Route de la soie #2

MEA route de la soie 2

J’avais commencé à rédiger la première partie de notre voyage vers la route de la soie en Chine. Et puis je n’avais plus retrouvé le chemin de l’ordi pour vous raconter la suite. Suite à vos gentils commentaires sur mon article précédent, j’ai remonté mes manches. J’ai bien dû passer une dizaine d’heures à écrire celui-ci, alors j’espère qu’il vous plaira.
Mesdames et messieurs, attachez vos ceintures, on embarque à bord du vol Ciloubidouille et on atterrit directement à Kashgar !

Nous arrivons directement du lac Karakul, en bus. Après de longues heures de route, nous sommes de retour à Kashgar. Le guide nous emmène au souk, situé en face de l’ancienne cité dont je parlais dans le premier article. On est accueillis par une armée de Scooters. C’est le moyen de locomotion préféré des chinois (et des asiatiques hein, c’était pareil à Bali). Ils s’y entassent par deux, trois, quatre, cinq…

Je ne connais pas bien les zouks, je n’ai vu que celui d’Istambul quand j’avais 15 ans. Mais dans ma tête, c’est pareil (avec peut-être des allées plus larges).

On y trouve de tout, à manger bien sûr, mais aussi des babioles, de la déco, des habits…
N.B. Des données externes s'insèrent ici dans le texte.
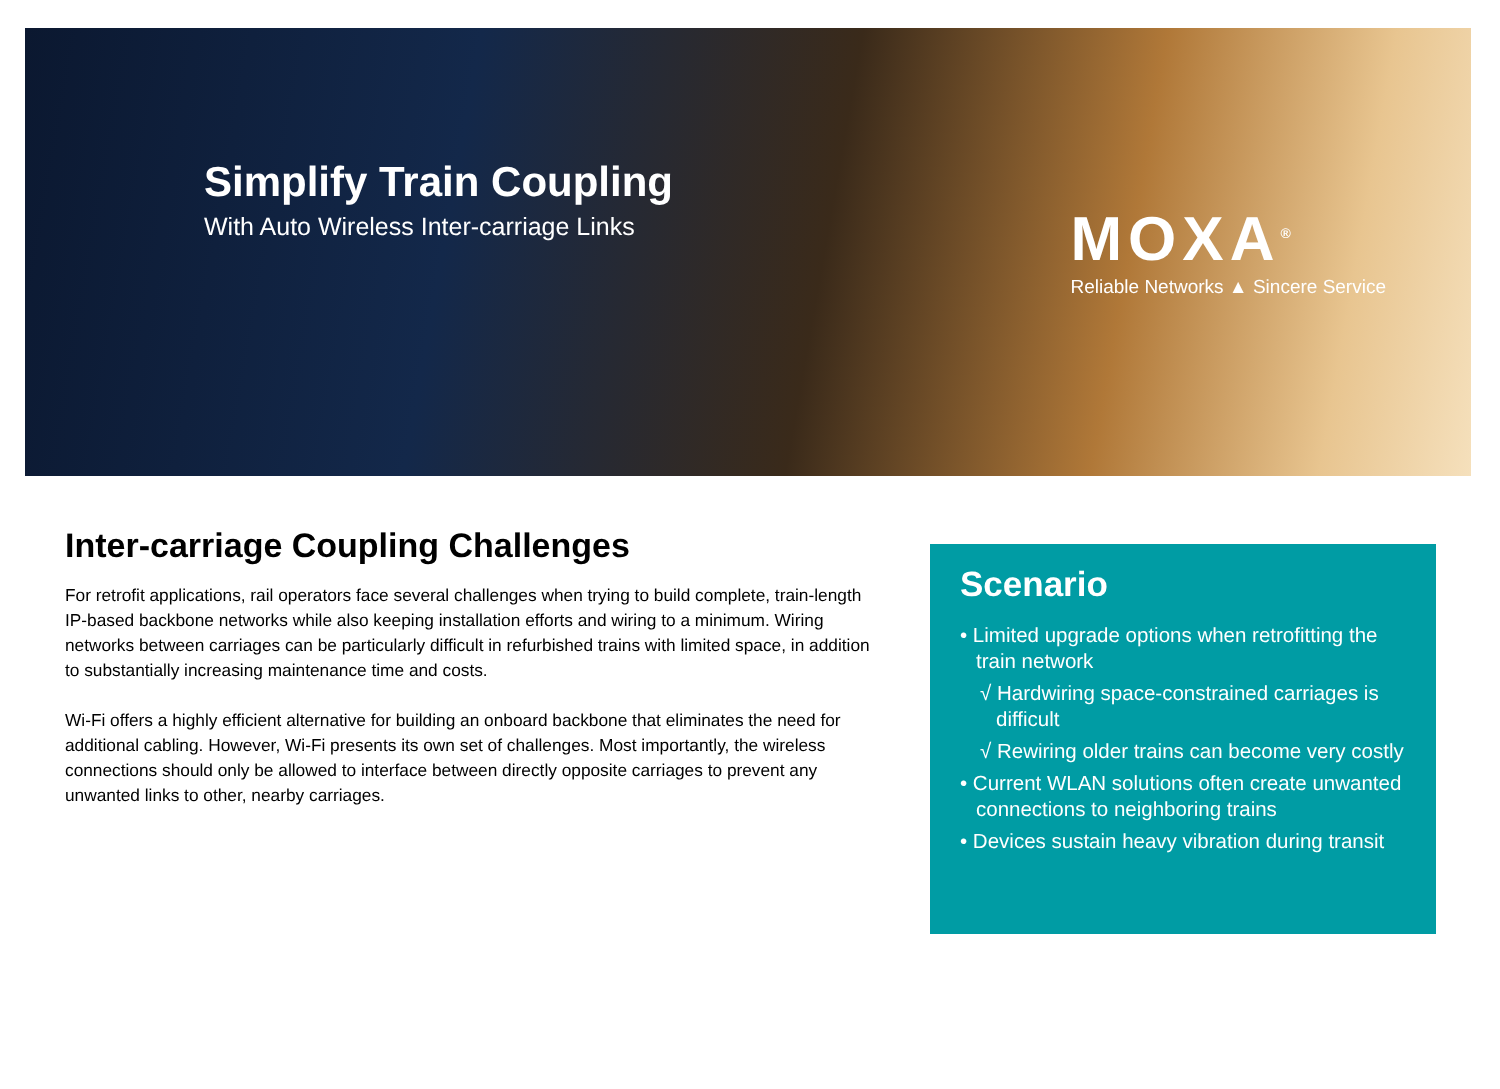Simplify Train Coupling
With Auto Wireless Inter-carriage Links
MOXA<sup>®</sup>
Reliable Networks ▲ Sincere Service
Inter-carriage Coupling Challenges
For retrofit applications, rail operators face several challenges when trying to build complete, train-length IP-based backbone networks while also keeping installation efforts and wiring to a minimum. Wiring networks between carriages can be particularly difficult in refurbished trains with limited space, in addition to substantially increasing maintenance time and costs.
Wi-Fi offers a highly efficient alternative for building an onboard backbone that eliminates the need for additional cabling. However, Wi-Fi presents its own set of challenges. Most importantly, the wireless connections should only be allowed to interface between directly opposite carriages to prevent any unwanted links to other, nearby carriages.
Scenario
• Limited upgrade options when retrofitting the train network
√ Hardwiring space-constrained carriages is difficult
√ Rewiring older trains can become very costly
• Current WLAN solutions often create unwanted connections to neighboring trains
• Devices sustain heavy vibration during transit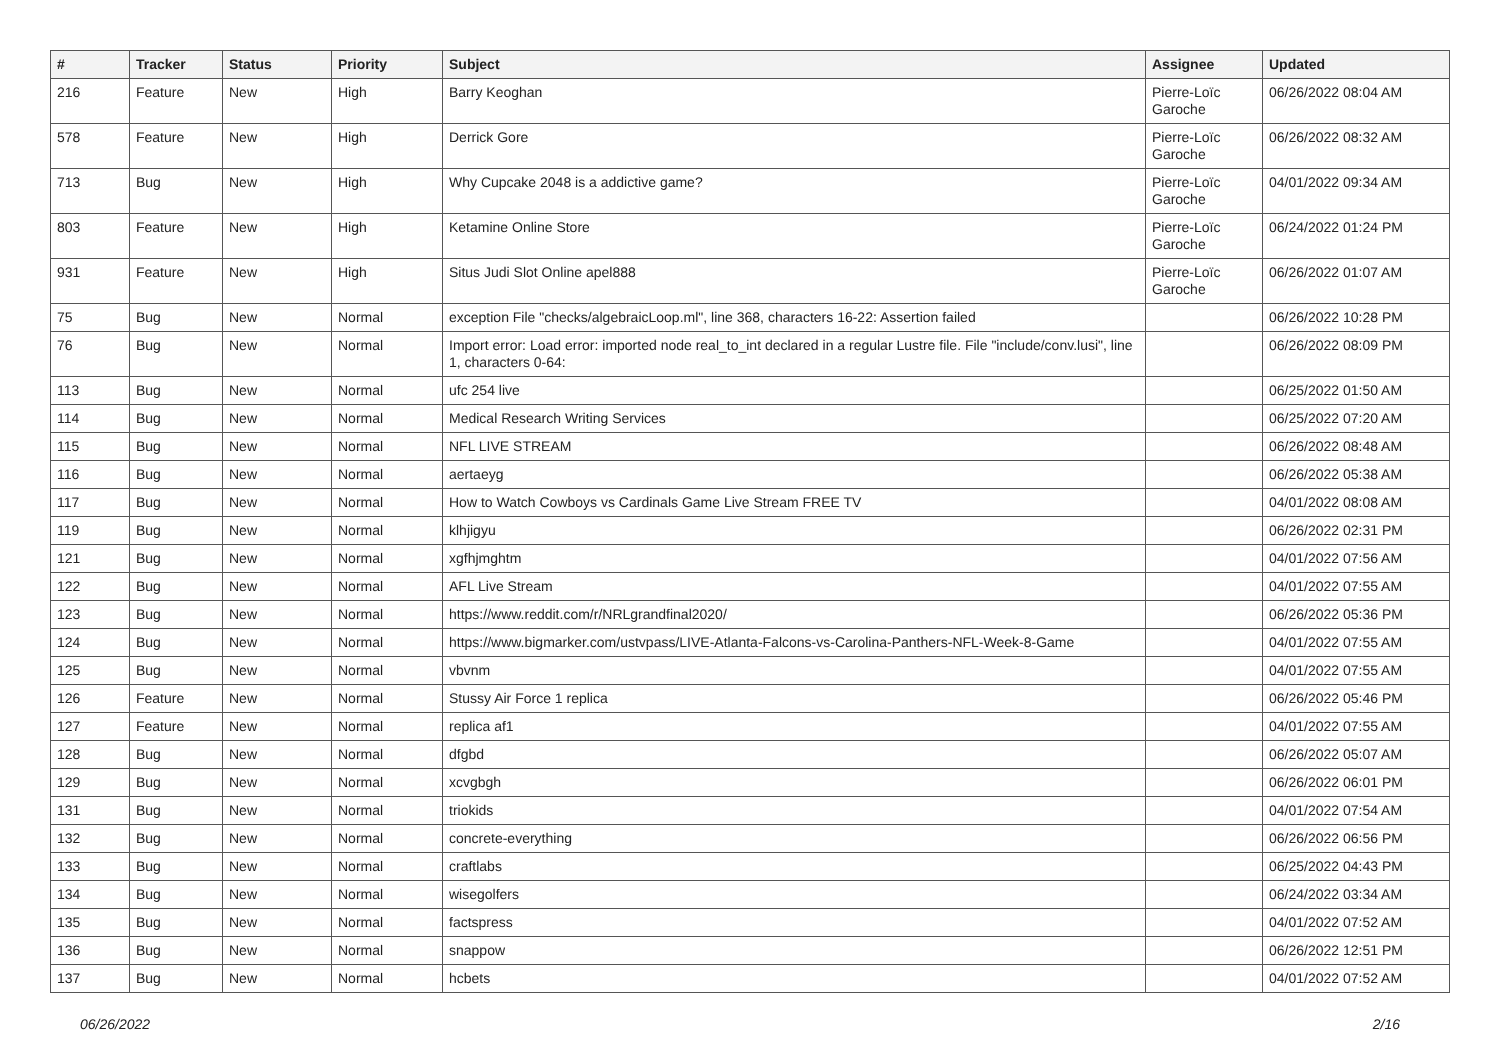| # | Tracker | Status | Priority | Subject | Assignee | Updated |
| --- | --- | --- | --- | --- | --- | --- |
| 216 | Feature | New | High | Barry Keoghan | Pierre-Loïc Garoche | 06/26/2022 08:04 AM |
| 578 | Feature | New | High | Derrick Gore | Pierre-Loïc Garoche | 06/26/2022 08:32 AM |
| 713 | Bug | New | High | Why Cupcake 2048 is a addictive game? | Pierre-Loïc Garoche | 04/01/2022 09:34 AM |
| 803 | Feature | New | High | Ketamine Online Store | Pierre-Loïc Garoche | 06/24/2022 01:24 PM |
| 931 | Feature | New | High | Situs Judi Slot Online apel888 | Pierre-Loïc Garoche | 06/26/2022 01:07 AM |
| 75 | Bug | New | Normal | exception File "checks/algebraicLoop.ml", line 368, characters 16-22: Assertion failed | | 06/26/2022 10:28 PM |
| 76 | Bug | New | Normal | Import error: Load error: imported node real_to_int declared in a regular Lustre file. File "include/conv.lusi", line 1, characters 0-64: | | 06/26/2022 08:09 PM |
| 113 | Bug | New | Normal | ufc 254 live | | 06/25/2022 01:50 AM |
| 114 | Bug | New | Normal | Medical Research Writing Services | | 06/25/2022 07:20 AM |
| 115 | Bug | New | Normal | NFL LIVE STREAM | | 06/26/2022 08:48 AM |
| 116 | Bug | New | Normal | aertaeyg | | 06/26/2022 05:38 AM |
| 117 | Bug | New | Normal | How to Watch Cowboys vs Cardinals Game Live Stream FREE TV | | 04/01/2022 08:08 AM |
| 119 | Bug | New | Normal | klhjigyu | | 06/26/2022 02:31 PM |
| 121 | Bug | New | Normal | xgfhjmghtm | | 04/01/2022 07:56 AM |
| 122 | Bug | New | Normal | AFL Live Stream | | 04/01/2022 07:55 AM |
| 123 | Bug | New | Normal | https://www.reddit.com/r/NRLgrandfinal2020/ | | 06/26/2022 05:36 PM |
| 124 | Bug | New | Normal | https://www.bigmarker.com/ustvpass/LIVE-Atlanta-Falcons-vs-Carolina-Panthers-NFL-Week-8-Game | | 04/01/2022 07:55 AM |
| 125 | Bug | New | Normal | vbvnm | | 04/01/2022 07:55 AM |
| 126 | Feature | New | Normal | Stussy Air Force 1 replica | | 06/26/2022 05:46 PM |
| 127 | Feature | New | Normal | replica af1 | | 04/01/2022 07:55 AM |
| 128 | Bug | New | Normal | dfgbd | | 06/26/2022 05:07 AM |
| 129 | Bug | New | Normal | xcvgbgh | | 06/26/2022 06:01 PM |
| 131 | Bug | New | Normal | triokids | | 04/01/2022 07:54 AM |
| 132 | Bug | New | Normal | concrete-everything | | 06/26/2022 06:56 PM |
| 133 | Bug | New | Normal | craftlabs | | 06/25/2022 04:43 PM |
| 134 | Bug | New | Normal | wisegolfers | | 06/24/2022 03:34 AM |
| 135 | Bug | New | Normal | factspress | | 04/01/2022 07:52 AM |
| 136 | Bug | New | Normal | snappow | | 06/26/2022 12:51 PM |
| 137 | Bug | New | Normal | hcbets | | 04/01/2022 07:52 AM |
06/26/2022 2/16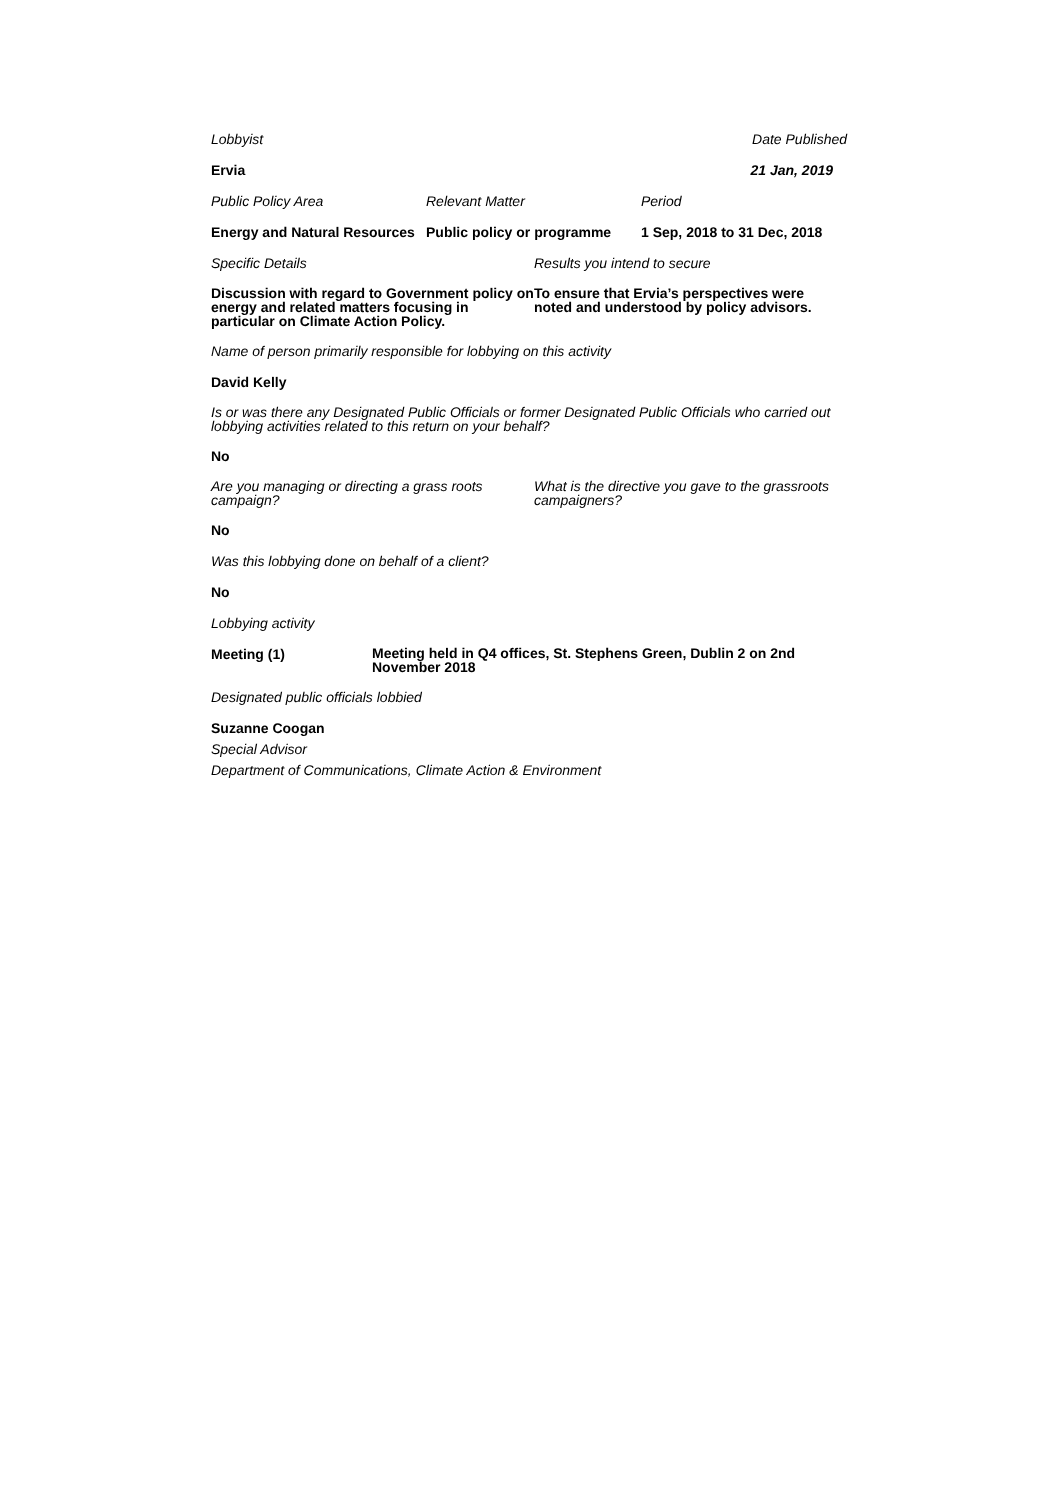Lobbyist Date Published
Ervia 21 Jan, 2019
Public Policy Area Relevant Matter Period
Energy and Natural Resources
Public policy or programme
1 Sep, 2018 to 31 Dec, 2018
Specific Details Results you intend to secure
Discussion with regard to Government policy on energy and related matters focusing in particular on Climate Action Policy.
To ensure that Ervia’s perspectives were noted and understood by policy advisors.
Name of person primarily responsible for lobbying on this activity
David Kelly
Is or was there any Designated Public Officials or former Designated Public Officials who carried out lobbying activities related to this return on your behalf?
No
Are you managing or directing a grass roots campaign?
What is the directive you gave to the grassroots campaigners?
No
Was this lobbying done on behalf of a client?
No
Lobbying activity
Meeting (1)
Meeting held in Q4 offices, St. Stephens Green, Dublin 2 on 2nd November 2018
Designated public officials lobbied
Suzanne Coogan
Special Advisor
Department of Communications, Climate Action & Environment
C’est le paradis des enfants qui veulent tout regarder et toucher.

Mais maman elle dit non… ^^

La population est habillée selon les codes musulmans (enfin je crois). Surtout les femmes.

Et on y vend des tas d’habits religieux ou traditionnels.

C’est plein de couleurs !

On retrouve les sacs d’épices odorantes :) !

Ils vendent des thés qui sentent super bon !

On a fini quand même par acheter des petits animaux dorés… Ils n’ont pas tenus longtemps mais c’est leur destin j’imagine !

Pis les filles ont joué les mannequins avec la coiffe de berger locale.

Pas de doute, j’ai les plus jolies princesses de la galaxie !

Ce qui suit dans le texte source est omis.